After writing that, Bruni probably sat back once again, brimming with pride. But once again, Bruni can’t see beyond his own nose. Cruz’s big moments were not purposeless.

Let’s take them one at a time:

Senator Cruz had ample reason to oppose Chuck Hagel’s nomination for Secretary of Defense, including Hagel’s apparent antipathy toward Israel, as well as his unwillingness to designate the Iranian Revolutionary Guard as a terrorist organization–among other things. Cruz was not alone in this.

Moreover, his questioning of Hagel was not a smear. During the hearing, Cruz played a clip from a radio interview on Al Jazeera in which Hagel not only didn’t dispute a caller’s claim that Israel had committed war crimes, but seemed to agree with him.
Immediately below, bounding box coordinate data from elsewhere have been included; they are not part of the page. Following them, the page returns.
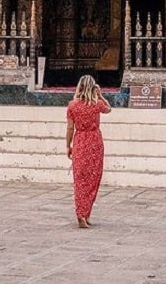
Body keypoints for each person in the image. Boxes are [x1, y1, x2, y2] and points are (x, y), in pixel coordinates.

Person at [66, 74, 111, 228]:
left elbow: (70, 128)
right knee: (93, 178)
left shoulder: (72, 105)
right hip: (94, 141)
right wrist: (101, 95)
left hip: (80, 141)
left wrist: (68, 145)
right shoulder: (97, 104)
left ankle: (82, 213)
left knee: (80, 180)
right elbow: (109, 109)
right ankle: (85, 213)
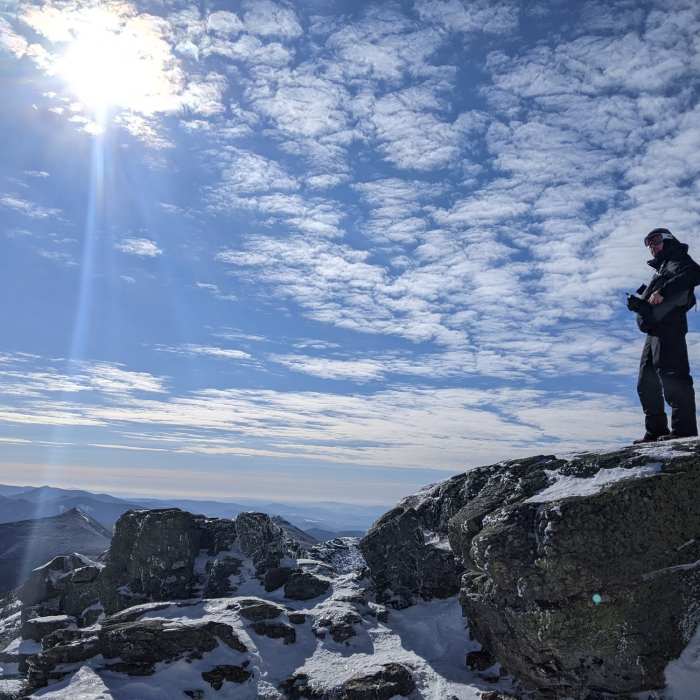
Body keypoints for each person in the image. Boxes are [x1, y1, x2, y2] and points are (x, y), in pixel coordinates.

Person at [631, 228, 700, 443]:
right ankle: (655, 430)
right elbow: (653, 302)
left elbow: (695, 273)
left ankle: (684, 431)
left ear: (668, 241)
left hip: (670, 327)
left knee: (673, 376)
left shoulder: (678, 259)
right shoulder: (662, 267)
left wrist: (663, 291)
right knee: (646, 382)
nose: (652, 246)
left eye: (656, 241)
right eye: (649, 243)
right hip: (654, 331)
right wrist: (639, 306)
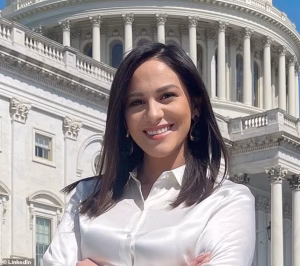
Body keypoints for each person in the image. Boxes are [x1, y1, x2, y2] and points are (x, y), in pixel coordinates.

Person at [43, 43, 255, 266]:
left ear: (195, 106)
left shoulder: (227, 200)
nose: (153, 114)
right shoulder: (87, 196)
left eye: (166, 96)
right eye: (137, 102)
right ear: (123, 118)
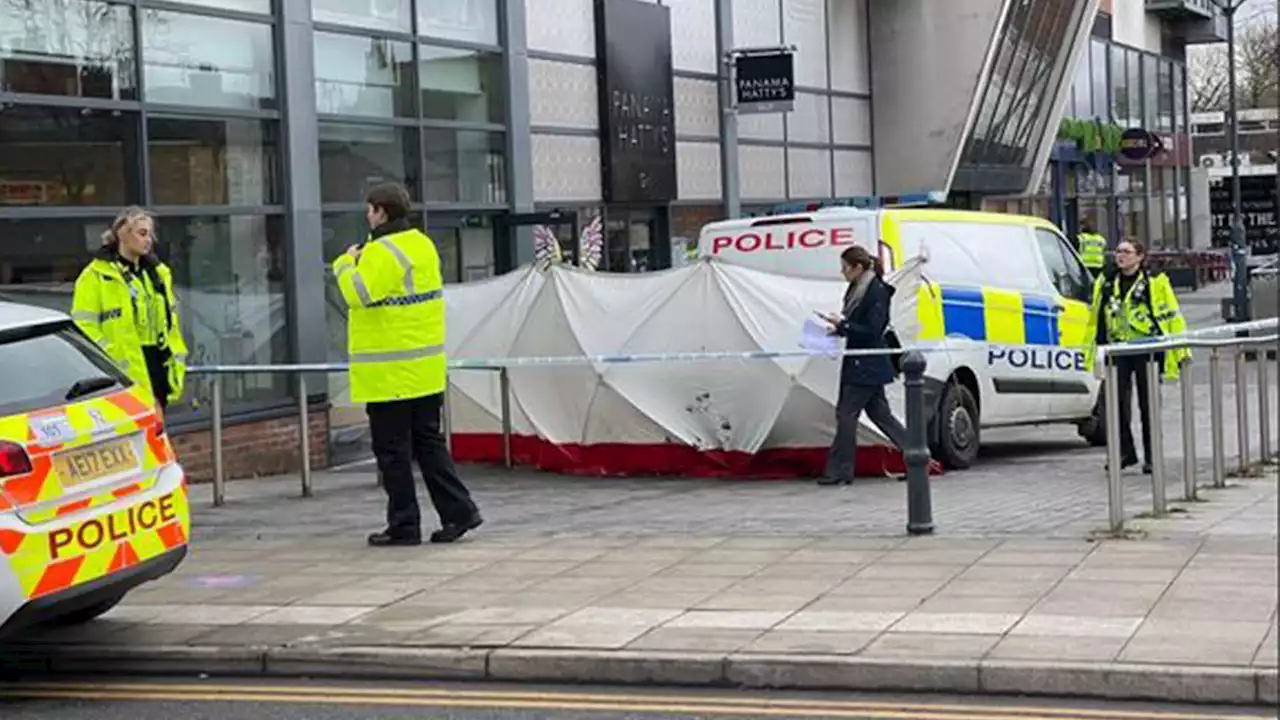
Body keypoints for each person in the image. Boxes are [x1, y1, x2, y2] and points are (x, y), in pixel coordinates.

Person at [333, 183, 482, 546]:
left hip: (390, 374)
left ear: (381, 212)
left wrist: (344, 264)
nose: (367, 216)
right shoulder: (422, 244)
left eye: (369, 210)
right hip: (425, 368)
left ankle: (404, 525)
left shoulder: (382, 251)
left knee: (393, 453)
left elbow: (360, 295)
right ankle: (460, 512)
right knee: (429, 445)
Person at [1085, 239, 1190, 474]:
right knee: (1115, 404)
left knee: (1148, 404)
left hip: (1147, 348)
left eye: (1126, 252)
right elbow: (1096, 315)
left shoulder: (1154, 281)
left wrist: (1181, 348)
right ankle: (1125, 452)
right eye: (1118, 251)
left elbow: (1171, 314)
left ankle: (1152, 456)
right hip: (1118, 348)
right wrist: (1095, 348)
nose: (1120, 256)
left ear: (1139, 256)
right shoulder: (1108, 280)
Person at [71, 206, 186, 411]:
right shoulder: (95, 276)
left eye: (150, 234)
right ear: (122, 234)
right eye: (142, 233)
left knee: (154, 433)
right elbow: (84, 327)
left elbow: (171, 323)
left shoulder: (157, 274)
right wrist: (111, 356)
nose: (148, 240)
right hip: (122, 372)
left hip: (158, 366)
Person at [817, 246, 910, 485]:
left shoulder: (876, 291)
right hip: (863, 361)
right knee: (881, 415)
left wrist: (843, 326)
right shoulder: (857, 288)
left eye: (845, 267)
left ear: (858, 267)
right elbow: (860, 326)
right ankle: (917, 456)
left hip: (866, 363)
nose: (842, 272)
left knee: (846, 414)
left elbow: (873, 330)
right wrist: (838, 328)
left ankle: (841, 471)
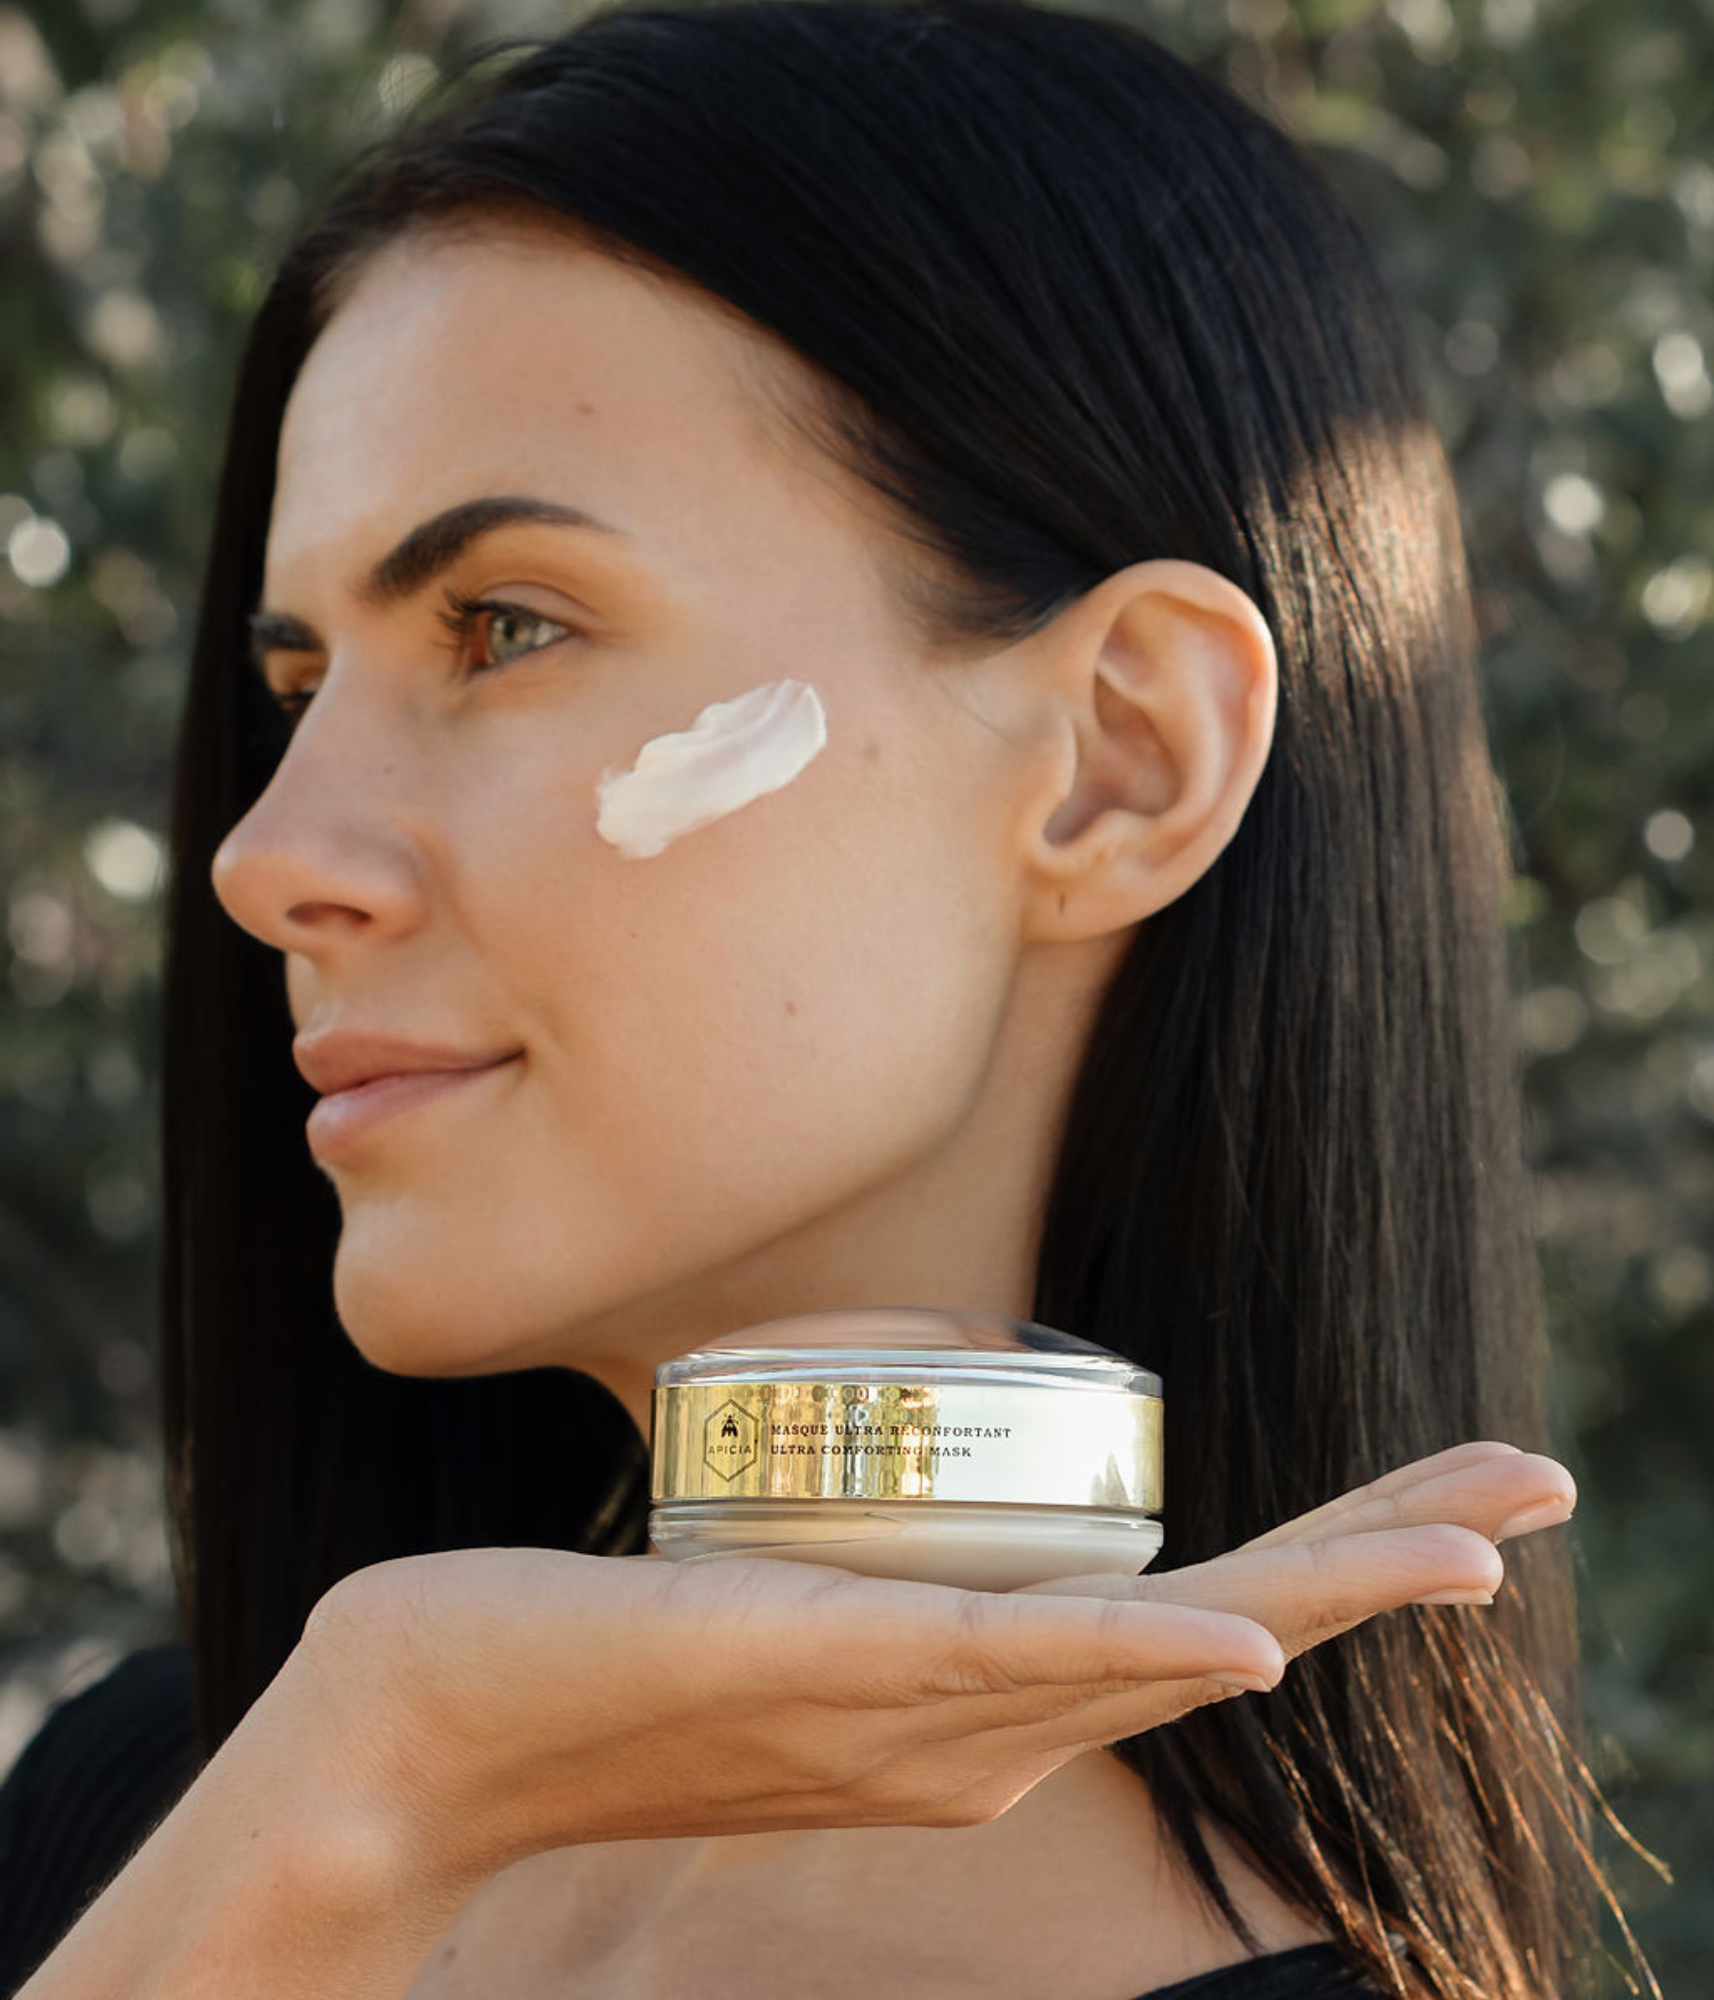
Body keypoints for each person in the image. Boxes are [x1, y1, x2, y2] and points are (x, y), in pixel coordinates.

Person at [0, 1, 1645, 1994]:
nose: (268, 857)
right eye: (289, 694)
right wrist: (364, 1778)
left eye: (504, 627)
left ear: (1116, 758)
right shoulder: (170, 1798)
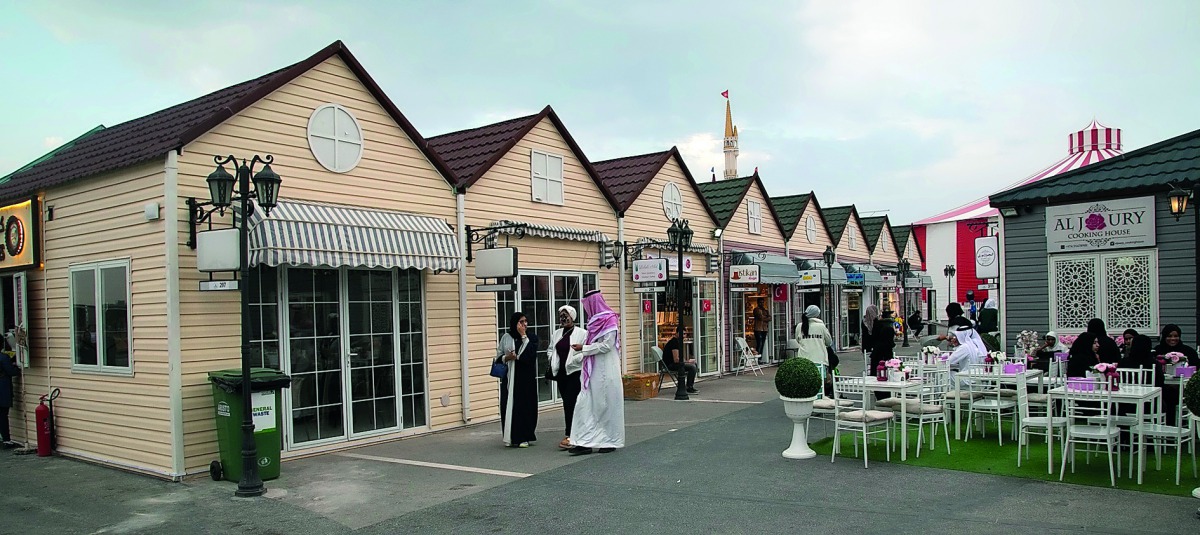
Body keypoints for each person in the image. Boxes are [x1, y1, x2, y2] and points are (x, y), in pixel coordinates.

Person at [568, 290, 625, 456]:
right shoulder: (593, 322)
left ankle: (608, 441)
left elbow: (607, 346)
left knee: (605, 405)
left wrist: (584, 349)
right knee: (586, 405)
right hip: (593, 372)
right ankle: (583, 442)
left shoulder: (609, 320)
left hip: (607, 371)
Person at [548, 305, 587, 450]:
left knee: (572, 403)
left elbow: (586, 350)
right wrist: (551, 358)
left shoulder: (582, 333)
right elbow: (551, 349)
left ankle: (572, 433)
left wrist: (575, 360)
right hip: (561, 374)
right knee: (566, 403)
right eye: (561, 316)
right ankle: (571, 432)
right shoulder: (557, 333)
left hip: (575, 373)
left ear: (572, 316)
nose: (563, 318)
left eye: (566, 315)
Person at [497, 312, 538, 448]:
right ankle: (511, 436)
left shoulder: (531, 337)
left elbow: (530, 356)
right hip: (510, 379)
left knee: (525, 407)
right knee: (510, 406)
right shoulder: (506, 337)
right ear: (515, 324)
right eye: (521, 322)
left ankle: (524, 436)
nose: (524, 324)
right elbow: (498, 357)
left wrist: (523, 336)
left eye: (526, 321)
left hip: (525, 380)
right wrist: (507, 358)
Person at [1153, 324, 1198, 426]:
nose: (1173, 339)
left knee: (1171, 394)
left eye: (1176, 336)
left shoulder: (1188, 351)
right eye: (1169, 336)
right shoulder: (1158, 351)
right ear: (1164, 336)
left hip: (1184, 388)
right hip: (1162, 388)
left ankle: (1172, 426)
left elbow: (1196, 368)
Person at [869, 309, 896, 400]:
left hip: (876, 353)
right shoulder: (889, 326)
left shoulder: (877, 324)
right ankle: (886, 396)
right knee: (886, 374)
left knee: (876, 374)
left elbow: (873, 338)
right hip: (886, 354)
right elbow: (890, 342)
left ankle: (879, 395)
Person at [1, 351, 20, 448]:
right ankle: (6, 440)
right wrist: (16, 366)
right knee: (3, 415)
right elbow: (12, 372)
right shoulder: (3, 357)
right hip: (2, 390)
I wouldn’t call that a smear, nor would I say Cruz did it for no other reason than to glorify himself.

Here’s the questioning:

And here’s Cruz speaking with Fox News’ Hannity about Hagel’s deficiencies:

Cruz had a plan to defund Obamacare, which he explains at great length in his book. His filibuster was part of that plan. Despite its failure, Cruz promised Texans he would do everything he could to take down Obamacare, and he followed through on that promise. Additionally, it brought attention, and therefore more scrutiny, to the ACA.

Bruni claims Cruz’s filibuster had “no achievable purpose.” That’s simply incorrect. It was an achievable plan had Republicans not been spineless. Additionally, even if something is not achievable, there is value in acting on principle in the face of defeat.

Lastly, Cruz on defunding Planned Parenthood. Cruz believed that there were serious, potentially criminal practices going on at Planned Parenthood, and as such, he advocated defunding the abortion provider. Again, it’s difficult to see how this can be viewed as simple fame-conjuring. It’s not provable.

However, Bruni doesn’t need to prove anything. He only needs to make negative implications that will fester in the minds of readers.

Lastly, Bruni quotes Craig Mazin, Cruz’s roommate at Princeton Freshman year, who said:

“I would rather have anybody else be the president of the United States. Anyone. I would rather pick somebody from the phone book.”

Ah, so one person seriously dislikes Cruz. I can play that game.

Cruz’s Princeton debate partner David Panton said this of Cruz:

“Unlike what others may say, I consider Ted to be very kind. He is a very, very gentle-hearted person. He took me under his wing and was a mentor to me. He was very kind to me. I am a much smarter and much better person today because of Ted Cruz.”

So Bruni, we’re even on that one, right?

This is the strategy going out. Paint Ted Cruz as a narcissistic, nearly sociopathic man, driven solely by his desire for power. This strategy has legs because while anyone with a brain can see that pieces like Frank Bruni’s are stunningly vapid, low-information voters can be easily convinced that Cruz’s bombastic denunciations are driven by power-hunger, and not love of country.

Watch out for this. This is an insidious strategy because it’s not based on anything concrete; it’s based on unprovable implications. The left knows that negative implications have a tendency to metastasize in the minds of voters, and that’s their hope with these airy allegations.

When you hear someone repeating these talking points, correct them in a calm, knowledgeable way. If enough of us are on guard, laying out the truth, this strategy will be less effective.